Zachary developed his concept for CULTURE after noting a lack of cannabis publications that directly addressed the interests of the average medical-marijuana patient. Most either promoted cannabis cultivation and/or the "stoner" lifestyle. With Southern California’s medical-cannabis industry growing rapidly, Zachary believed a publication was needed that eschewed politics and the "pothead" image and, instead, focused on the general interests and lifestyles of those who used cannabis medicinally.

The Washington edition debuted April 2012, while Bay Area and Colorado started circulation in earlier that January. Michigan premiered later in July 2012, and Oregon which began in late 2013.

On June 21, 2018, it was announced that Culture Magazine was acquired by High Times.
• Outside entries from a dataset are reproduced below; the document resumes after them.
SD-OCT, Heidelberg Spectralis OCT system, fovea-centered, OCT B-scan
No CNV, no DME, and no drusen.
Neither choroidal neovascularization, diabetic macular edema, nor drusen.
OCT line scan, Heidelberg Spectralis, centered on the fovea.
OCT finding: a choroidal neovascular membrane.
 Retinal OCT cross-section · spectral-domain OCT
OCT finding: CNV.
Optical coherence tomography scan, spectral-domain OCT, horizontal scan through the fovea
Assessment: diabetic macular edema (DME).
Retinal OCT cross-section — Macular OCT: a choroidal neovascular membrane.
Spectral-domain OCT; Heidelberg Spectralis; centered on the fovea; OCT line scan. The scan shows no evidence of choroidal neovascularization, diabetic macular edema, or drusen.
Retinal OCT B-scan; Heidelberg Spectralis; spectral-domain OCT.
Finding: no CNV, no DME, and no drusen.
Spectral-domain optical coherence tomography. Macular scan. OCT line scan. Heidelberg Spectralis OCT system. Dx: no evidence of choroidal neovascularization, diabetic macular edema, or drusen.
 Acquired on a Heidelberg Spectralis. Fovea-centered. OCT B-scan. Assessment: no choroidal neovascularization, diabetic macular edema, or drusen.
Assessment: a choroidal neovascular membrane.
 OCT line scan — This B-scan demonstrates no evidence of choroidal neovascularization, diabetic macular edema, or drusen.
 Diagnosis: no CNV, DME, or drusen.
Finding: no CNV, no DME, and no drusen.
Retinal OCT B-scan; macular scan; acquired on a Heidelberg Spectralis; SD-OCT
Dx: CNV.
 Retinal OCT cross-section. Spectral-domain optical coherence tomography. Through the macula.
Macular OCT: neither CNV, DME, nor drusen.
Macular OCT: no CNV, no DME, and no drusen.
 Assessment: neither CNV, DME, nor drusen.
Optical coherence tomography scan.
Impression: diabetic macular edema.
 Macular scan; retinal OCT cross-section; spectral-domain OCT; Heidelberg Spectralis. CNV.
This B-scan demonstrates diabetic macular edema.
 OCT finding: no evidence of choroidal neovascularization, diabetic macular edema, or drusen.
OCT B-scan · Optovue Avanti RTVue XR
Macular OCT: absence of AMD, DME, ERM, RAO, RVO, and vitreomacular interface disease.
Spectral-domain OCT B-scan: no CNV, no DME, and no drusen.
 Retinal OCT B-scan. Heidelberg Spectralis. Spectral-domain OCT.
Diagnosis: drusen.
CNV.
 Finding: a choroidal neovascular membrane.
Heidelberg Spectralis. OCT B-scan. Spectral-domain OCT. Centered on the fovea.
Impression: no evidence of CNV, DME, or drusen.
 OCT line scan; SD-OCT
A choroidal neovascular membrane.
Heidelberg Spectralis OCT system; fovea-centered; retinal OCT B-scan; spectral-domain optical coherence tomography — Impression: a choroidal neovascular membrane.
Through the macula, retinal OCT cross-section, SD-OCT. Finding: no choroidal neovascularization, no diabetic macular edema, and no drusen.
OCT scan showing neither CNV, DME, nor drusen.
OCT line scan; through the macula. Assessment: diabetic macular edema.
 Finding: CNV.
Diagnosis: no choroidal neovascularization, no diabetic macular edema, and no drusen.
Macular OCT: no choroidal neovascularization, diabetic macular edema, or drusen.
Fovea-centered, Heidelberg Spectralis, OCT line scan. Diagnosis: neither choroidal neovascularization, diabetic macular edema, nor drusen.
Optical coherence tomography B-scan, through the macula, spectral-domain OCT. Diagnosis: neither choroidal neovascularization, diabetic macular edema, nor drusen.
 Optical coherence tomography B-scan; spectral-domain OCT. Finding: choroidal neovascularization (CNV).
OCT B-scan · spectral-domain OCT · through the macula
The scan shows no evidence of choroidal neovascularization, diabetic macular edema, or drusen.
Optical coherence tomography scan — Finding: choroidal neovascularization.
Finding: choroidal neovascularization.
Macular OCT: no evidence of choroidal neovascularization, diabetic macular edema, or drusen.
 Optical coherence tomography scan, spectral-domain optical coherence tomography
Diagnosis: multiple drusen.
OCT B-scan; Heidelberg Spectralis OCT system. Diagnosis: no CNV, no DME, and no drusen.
Culture Magazine is no longer published.

==Content==
CULTUREs editorial coverage includes profiles of significant individuals in the medical-cannabis community (scholars, activists, patients, advocates, etc.) as well as news, legal advice, event previews, music, a Destination Unknown travel column, strain and edible reviews, CD/DVD/film/book reviews, recipes, photo galleries and an extensive events calendar. The magazine also highlights users who have overcome life-threatening ailments in their monthly Profiles in Courage segment. Artists, entertainers and celebrities that have appeared on CULTUREs covers have included Whoopi Goldberg, Kathy Bates, Snoop Lion, Dita Von Teese, Mike Epps, Tegan and Sara, Toni Braxton and Melissa Etheridge, in addition to noted cannabis advocates and icons such as Sanjay Gupta, Bill Maher, and Tommy Chong.